Russell McVeagh confirmed to the Herald the policy applies to all staff and visitors to the office, including contractors and suppliers.
In Australia, Westpac and the Commonwealth Bank have mandated Covid-19 vaccination for its staff, which the ABC reported would affect about 76,000 workers across the country.
Commonwealth Bank's New Zealand subsidiary ASB said in a statement it is encouraging staff to get vaccinated and ensuring its people have the necessary flexibility and information to do so.
A Westpac NZ spokesperson said the bank in Aotearoa is considering "a range of options" and in the meantime is "very focused on encouraging our employees to get vaccinated and providing them with the information and support they need."
From February next year, Air NZ said all international passengers will need to be fully vaccinated, but the airline is yet to decide about domestic passengers.

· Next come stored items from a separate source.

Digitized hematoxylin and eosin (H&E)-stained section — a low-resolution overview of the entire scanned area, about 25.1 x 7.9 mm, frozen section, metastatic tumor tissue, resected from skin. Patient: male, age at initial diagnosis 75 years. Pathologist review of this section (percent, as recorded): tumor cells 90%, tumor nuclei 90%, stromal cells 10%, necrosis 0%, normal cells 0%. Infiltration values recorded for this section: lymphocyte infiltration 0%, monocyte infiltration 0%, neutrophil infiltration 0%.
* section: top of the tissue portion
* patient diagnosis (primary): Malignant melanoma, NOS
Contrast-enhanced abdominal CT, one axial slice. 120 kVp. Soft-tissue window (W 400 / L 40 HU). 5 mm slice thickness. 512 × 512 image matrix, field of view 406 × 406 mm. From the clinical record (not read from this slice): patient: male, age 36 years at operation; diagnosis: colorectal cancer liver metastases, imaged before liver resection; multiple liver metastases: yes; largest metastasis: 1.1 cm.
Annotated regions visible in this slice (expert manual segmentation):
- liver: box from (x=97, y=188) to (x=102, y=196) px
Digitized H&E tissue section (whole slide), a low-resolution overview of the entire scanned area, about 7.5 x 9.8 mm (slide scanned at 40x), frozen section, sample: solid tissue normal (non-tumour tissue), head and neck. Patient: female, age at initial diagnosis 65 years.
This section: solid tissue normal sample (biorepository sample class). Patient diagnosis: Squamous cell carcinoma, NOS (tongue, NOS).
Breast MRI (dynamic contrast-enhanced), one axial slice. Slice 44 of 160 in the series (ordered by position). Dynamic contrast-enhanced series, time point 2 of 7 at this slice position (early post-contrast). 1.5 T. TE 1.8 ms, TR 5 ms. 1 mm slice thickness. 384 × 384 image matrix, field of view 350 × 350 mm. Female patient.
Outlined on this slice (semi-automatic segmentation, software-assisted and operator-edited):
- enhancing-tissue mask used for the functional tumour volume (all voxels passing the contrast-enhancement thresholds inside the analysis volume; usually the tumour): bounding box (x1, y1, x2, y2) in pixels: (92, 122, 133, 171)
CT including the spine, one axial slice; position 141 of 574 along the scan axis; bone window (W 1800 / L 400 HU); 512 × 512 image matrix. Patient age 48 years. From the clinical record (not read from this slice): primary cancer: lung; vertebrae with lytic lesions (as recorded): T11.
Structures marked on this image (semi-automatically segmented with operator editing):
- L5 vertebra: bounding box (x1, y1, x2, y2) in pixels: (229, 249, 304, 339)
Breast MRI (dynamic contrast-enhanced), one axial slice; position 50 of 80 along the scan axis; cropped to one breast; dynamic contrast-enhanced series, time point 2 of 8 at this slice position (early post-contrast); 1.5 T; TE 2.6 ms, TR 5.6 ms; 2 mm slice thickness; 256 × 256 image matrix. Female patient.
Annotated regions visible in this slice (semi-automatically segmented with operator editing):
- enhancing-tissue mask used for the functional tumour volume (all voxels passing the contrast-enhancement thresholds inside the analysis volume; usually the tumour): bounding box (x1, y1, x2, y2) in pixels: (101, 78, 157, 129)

Legal experts spoken to by the Herald have said employers must carry out a thorough health and safety assessment and consult staff before implementing a vaccination mandate for its business.
This should determine which roles are high-risk, taking into account the likely exposure, as a part of their role, to Covid-19 and the likely risk to those around them, such as vulnerable or high-risk customers.
The Government this week announced a mandatory vaccination order for hundreds of thousands of health and education workers.
Other roles mandated by Government order requiring vaccination include managed isolation and quarantine (MIQ) facilities and other isolation facilities; affected seaports; the airside area and some other higher-risk work at affected airports; and accommodation services where specified aircrew members are self-isolating.
The Government is still considering whether a person's vaccination status will be needed to be shown to enter hospitality venues, but has said it will be required for large scale events such as summer festivals.